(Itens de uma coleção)

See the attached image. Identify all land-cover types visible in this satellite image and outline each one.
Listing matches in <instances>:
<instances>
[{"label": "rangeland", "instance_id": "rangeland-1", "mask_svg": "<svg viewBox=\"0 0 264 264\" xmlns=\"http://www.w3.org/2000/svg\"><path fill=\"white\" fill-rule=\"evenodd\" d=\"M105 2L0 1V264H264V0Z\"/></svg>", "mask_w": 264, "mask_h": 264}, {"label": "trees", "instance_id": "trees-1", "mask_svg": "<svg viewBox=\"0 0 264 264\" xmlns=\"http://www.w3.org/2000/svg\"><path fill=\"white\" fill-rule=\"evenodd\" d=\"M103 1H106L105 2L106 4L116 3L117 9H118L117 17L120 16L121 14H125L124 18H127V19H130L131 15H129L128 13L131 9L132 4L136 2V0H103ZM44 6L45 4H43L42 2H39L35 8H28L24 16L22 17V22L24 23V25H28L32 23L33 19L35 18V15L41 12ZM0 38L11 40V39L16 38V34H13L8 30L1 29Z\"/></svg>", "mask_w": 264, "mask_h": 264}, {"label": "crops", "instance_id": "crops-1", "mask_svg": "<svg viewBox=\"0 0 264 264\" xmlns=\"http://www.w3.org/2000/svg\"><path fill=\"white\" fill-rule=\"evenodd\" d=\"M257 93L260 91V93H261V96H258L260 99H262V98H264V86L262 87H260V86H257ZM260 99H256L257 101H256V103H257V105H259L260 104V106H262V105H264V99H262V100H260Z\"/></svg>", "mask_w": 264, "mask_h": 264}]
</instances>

Problema: Reproduza fielmente, linha por linha, todos os itens acima, sem alterar nenhum caractere.

Em resposta:
See the attached image. Identify all land-cover types visible in this satellite image and outline each one.
Listing matches in <instances>:
<instances>
[{"label": "rangeland", "instance_id": "rangeland-1", "mask_svg": "<svg viewBox=\"0 0 264 264\" xmlns=\"http://www.w3.org/2000/svg\"><path fill=\"white\" fill-rule=\"evenodd\" d=\"M105 2L0 1V264H264V0Z\"/></svg>", "mask_w": 264, "mask_h": 264}, {"label": "trees", "instance_id": "trees-1", "mask_svg": "<svg viewBox=\"0 0 264 264\" xmlns=\"http://www.w3.org/2000/svg\"><path fill=\"white\" fill-rule=\"evenodd\" d=\"M103 1H106L105 2L106 4L116 3L117 9H118L117 17L120 16L121 14H125L124 18H127V19H130L131 15H129L128 13L131 9L132 4L136 2V0H103ZM44 6L45 4H43L42 2H39L35 8H28L24 16L22 17V22L24 23V25H28L32 23L33 19L35 18V15L41 12ZM0 38L11 40V39L16 38V34H13L8 30L1 29Z\"/></svg>", "mask_w": 264, "mask_h": 264}, {"label": "crops", "instance_id": "crops-1", "mask_svg": "<svg viewBox=\"0 0 264 264\" xmlns=\"http://www.w3.org/2000/svg\"><path fill=\"white\" fill-rule=\"evenodd\" d=\"M257 93L260 91V93H261V96H258L260 99H262V98H264V86L262 87H260V86H257ZM260 99H256L257 101H256V103H257V105H259L260 104V106H262V105H264V99H262V100H260Z\"/></svg>", "mask_w": 264, "mask_h": 264}]
</instances>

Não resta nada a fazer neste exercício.